#### EXTRACT PROVIDED:

BARRIE COURT FILE NO.: 11-0391
DATE: 20120518
CORRIGENDA: 20120530
SUPERIOR COURT OF JUSTICE - ONTARIO
RE: Paul Elgar and Andrea Elgar, Plaintiffs
AND:
Sarah Jean Koetsier, Peter John Koetsier, Robert Vandervelde, Darlene Vandervelde and 1427992 Ontario Ltd. o/a Woods Landing, Moving Parties/Defendants
BEFORE: THE HON. MADAM JUSTICE S.E. HEALEY
COUNSEL: W.R. Kerr, Counsel for the Plaintiff
G. Karayannides, Counsel for the Moving Parties/Defendants Vandervelde and 1427992 Ontario Ltd. o/a Woods Landing
HEARD: April 24, 2012
REVISED ENDORSEMENT ON MOTION
The text of the original decision has been corrected with text of corrigendum (released May 30, 2012) appended.
NATURE OF THE MOTION
[ 1 ] The Defendants, 1427992 Ontario Ltd. ("Woods Landing") and Robert and Darlene Vandervelde (the "Vanderveldes") bring the within motion under Rule 49.09 of the Rules of Civil Procedure for judgment in the terms of an alleged settlement reached between Woods Landing and the Vanderveldes and the plaintiffs (the "Elgars”).
FACTS
[ 2 ] The Elgars access their property via a right-of-way through land owned by Woods Landing and the Vanderveldes. Disputes between the parties associated with the right-of-way gave rise to this proceeding. The dispute has been ongoing for seven years, with counsel involved for the last four years. The Elgars served a Notice of Intention to Act in Person in July 2011 and thereafter engaged in settlement discussions with these defendants through their counsel.

#### THINGS TO DO:
1 > Copy from the court endorsement above the part that opens with the words containing "BARRIE COURT FILE" and closes with "30, 2012) appended.".
2 > Rewrite the paragraph of the court endorsement that begins "The Elgars access their property" as a short list that keeps its main facts.

#### RAW DATA:

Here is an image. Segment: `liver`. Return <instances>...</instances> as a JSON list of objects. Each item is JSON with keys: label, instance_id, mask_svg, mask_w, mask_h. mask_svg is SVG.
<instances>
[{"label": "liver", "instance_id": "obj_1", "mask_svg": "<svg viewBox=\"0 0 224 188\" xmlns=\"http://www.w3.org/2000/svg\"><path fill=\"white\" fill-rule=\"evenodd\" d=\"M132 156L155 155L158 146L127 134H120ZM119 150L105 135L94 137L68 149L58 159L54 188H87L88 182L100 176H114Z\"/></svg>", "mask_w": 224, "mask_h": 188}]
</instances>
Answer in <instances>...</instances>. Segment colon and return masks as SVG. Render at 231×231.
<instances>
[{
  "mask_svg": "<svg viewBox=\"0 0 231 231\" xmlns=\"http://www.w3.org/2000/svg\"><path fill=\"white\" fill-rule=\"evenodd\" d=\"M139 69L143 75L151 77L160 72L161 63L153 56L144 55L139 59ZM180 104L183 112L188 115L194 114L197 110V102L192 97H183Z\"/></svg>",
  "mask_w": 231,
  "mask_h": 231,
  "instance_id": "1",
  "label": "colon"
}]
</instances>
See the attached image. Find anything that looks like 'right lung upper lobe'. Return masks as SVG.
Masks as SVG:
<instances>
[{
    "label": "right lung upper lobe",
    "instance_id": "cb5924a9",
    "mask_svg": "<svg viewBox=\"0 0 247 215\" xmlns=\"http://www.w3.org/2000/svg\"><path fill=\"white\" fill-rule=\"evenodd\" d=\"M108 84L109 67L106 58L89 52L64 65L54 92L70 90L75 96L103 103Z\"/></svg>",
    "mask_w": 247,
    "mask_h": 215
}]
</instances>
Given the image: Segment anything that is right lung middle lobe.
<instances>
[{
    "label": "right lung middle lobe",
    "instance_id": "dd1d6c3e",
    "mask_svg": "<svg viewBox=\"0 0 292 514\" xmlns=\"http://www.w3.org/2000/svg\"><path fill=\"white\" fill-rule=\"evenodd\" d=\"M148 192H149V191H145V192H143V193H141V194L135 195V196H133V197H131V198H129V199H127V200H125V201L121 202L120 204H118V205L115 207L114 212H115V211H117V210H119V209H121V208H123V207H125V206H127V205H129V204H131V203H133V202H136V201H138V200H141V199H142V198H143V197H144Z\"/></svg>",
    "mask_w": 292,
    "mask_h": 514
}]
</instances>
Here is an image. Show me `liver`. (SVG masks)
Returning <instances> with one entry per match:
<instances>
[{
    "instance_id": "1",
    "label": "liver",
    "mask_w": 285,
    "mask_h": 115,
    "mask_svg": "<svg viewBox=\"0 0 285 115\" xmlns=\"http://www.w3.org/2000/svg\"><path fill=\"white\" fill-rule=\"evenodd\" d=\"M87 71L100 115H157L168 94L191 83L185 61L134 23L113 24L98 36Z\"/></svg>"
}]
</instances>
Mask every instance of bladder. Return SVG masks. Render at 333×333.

#### ANSWER SET:
1 >
BARRIE COURT FILE NO.: 11-0391
DATE: 20120518
CORRIGENDA: 20120530
SUPERIOR COURT OF JUSTICE - ONTARIO
RE: Paul Elgar and Andrea Elgar, Plaintiffs
AND:
Sarah Jean Koetsier, Peter John Koetsier, Robert Vandervelde, Darlene Vandervelde and 1427992 Ontario Ltd. o/a Woods Landing, Moving Parties/Defendants
BEFORE: THE HON. MADAM JUSTICE S.E. HEALEY
COUNSEL: W.R. Kerr, Counsel for the Plaintiff
G. Karayannides, Counsel for the Moving Parties/Defendants Vandervelde and 1427992 Ontario Ltd. o/a Woods Landing
HEARD: April 24, 2012
REVISED ENDORSEMENT ON MOTION
The text of the original decision has been corrected with text of corrigendum (released May 30, 2012) appended.

2 >
- The Elgars reach their property by a right-of-way through land owned by Woods Landing and the Vanderveldes.
- Disputes over the right-of-way led to this proceeding.
- The dispute has lasted seven years, with counsel involved for the last four.
- In July 2011 the Elgars served a Notice of Intention to Act in Person.
- They then held settlement discussions with these defendants through the defendants' counsel.